COSA PRODURRE: Ricopia tutte le righe qui sotto senza cambiare nulla.
####
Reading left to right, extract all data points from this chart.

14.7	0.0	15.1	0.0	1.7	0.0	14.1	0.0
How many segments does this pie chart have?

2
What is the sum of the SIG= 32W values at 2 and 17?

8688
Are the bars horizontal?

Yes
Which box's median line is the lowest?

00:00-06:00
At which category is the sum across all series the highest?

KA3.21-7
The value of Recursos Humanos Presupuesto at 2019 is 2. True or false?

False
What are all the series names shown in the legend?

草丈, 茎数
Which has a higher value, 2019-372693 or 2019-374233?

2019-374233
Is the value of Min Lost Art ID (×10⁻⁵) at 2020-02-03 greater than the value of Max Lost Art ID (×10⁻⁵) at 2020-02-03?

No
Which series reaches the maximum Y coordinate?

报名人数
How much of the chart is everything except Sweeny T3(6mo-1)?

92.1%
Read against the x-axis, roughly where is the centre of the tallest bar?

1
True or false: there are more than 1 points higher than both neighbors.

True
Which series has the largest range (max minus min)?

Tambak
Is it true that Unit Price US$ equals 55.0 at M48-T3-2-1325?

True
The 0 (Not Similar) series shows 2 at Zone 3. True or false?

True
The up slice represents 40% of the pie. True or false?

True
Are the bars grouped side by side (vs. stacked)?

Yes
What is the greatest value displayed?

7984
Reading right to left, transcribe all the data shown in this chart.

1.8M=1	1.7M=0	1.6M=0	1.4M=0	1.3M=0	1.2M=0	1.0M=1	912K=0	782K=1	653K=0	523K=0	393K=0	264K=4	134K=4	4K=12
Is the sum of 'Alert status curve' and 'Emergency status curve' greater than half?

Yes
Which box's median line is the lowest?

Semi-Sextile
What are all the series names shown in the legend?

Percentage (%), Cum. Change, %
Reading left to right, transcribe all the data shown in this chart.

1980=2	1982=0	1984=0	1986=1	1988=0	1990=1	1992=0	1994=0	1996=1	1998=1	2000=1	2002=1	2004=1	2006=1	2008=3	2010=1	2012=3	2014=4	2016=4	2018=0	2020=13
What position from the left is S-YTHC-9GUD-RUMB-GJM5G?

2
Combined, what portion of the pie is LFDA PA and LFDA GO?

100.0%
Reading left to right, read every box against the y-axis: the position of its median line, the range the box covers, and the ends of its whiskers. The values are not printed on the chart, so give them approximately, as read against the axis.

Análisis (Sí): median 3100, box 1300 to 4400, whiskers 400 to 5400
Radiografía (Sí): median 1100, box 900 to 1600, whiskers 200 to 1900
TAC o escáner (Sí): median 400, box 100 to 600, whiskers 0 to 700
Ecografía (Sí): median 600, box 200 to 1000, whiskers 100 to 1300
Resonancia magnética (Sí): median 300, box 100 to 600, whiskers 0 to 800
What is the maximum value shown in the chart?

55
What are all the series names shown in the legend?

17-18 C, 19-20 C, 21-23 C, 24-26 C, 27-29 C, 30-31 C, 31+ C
####
RISULTATO RICHIESTO:
Reading left to right, extract all data points from this chart.

14.7	0.0	15.1	0.0	1.7	0.0	14.1	0.0
How many segments does this pie chart have?

2
What is the sum of the SIG= 32W values at 2 and 17?

8688
Are the bars horizontal?

Yes
Which box's median line is the lowest?

00:00-06:00
At which category is the sum across all series the highest?

KA3.21-7
The value of Recursos Humanos Presupuesto at 2019 is 2. True or false?

False
What are all the series names shown in the legend?

草丈, 茎数
Which has a higher value, 2019-372693 or 2019-374233?

2019-374233
Is the value of Min Lost Art ID (×10⁻⁵) at 2020-02-03 greater than the value of Max Lost Art ID (×10⁻⁵) at 2020-02-03?

No
Which series reaches the maximum Y coordinate?

报名人数
How much of the chart is everything except Sweeny T3(6mo-1)?

92.1%
Read against the x-axis, roughly where is the centre of the tallest bar?

1
True or false: there are more than 1 points higher than both neighbors.

True
Which series has the largest range (max minus min)?

Tambak
Is it true that Unit Price US$ equals 55.0 at M48-T3-2-1325?

True
The 0 (Not Similar) series shows 2 at Zone 3. True or false?

True
The up slice represents 40% of the pie. True or false?

True
Are the bars grouped side by side (vs. stacked)?

Yes
What is the greatest value displayed?

7984
Reading right to left, transcribe all the data shown in this chart.

1.8M=1	1.7M=0	1.6M=0	1.4M=0	1.3M=0	1.2M=0	1.0M=1	912K=0	782K=1	653K=0	523K=0	393K=0	264K=4	134K=4	4K=12
Is the sum of 'Alert status curve' and 'Emergency status curve' greater than half?

Yes
Which box's median line is the lowest?

Semi-Sextile
What are all the series names shown in the legend?

Percentage (%), Cum. Change, %
Reading left to right, transcribe all the data shown in this chart.

1980=2	1982=0	1984=0	1986=1	1988=0	1990=1	1992=0	1994=0	1996=1	1998=1	2000=1	2002=1	2004=1	2006=1	2008=3	2010=1	2012=3	2014=4	2016=4	2018=0	2020=13
What position from the left is S-YTHC-9GUD-RUMB-GJM5G?

2
Combined, what portion of the pie is LFDA PA and LFDA GO?

100.0%
Reading left to right, read every box against the y-axis: the position of its median line, the range the box covers, and the ends of its whiskers. The values are not printed on the chart, so give them approximately, as read against the axis.

Análisis (Sí): median 3100, box 1300 to 4400, whiskers 400 to 5400
Radiografía (Sí): median 1100, box 900 to 1600, whiskers 200 to 1900
TAC o escáner (Sí): median 400, box 100 to 600, whiskers 0 to 700
Ecografía (Sí): median 600, box 200 to 1000, whiskers 100 to 1300
Resonancia magnética (Sí): median 300, box 100 to 600, whiskers 0 to 800
What is the maximum value shown in the chart?

55
What are all the series names shown in the legend?

17-18 C, 19-20 C, 21-23 C, 24-26 C, 27-29 C, 30-31 C, 31+ C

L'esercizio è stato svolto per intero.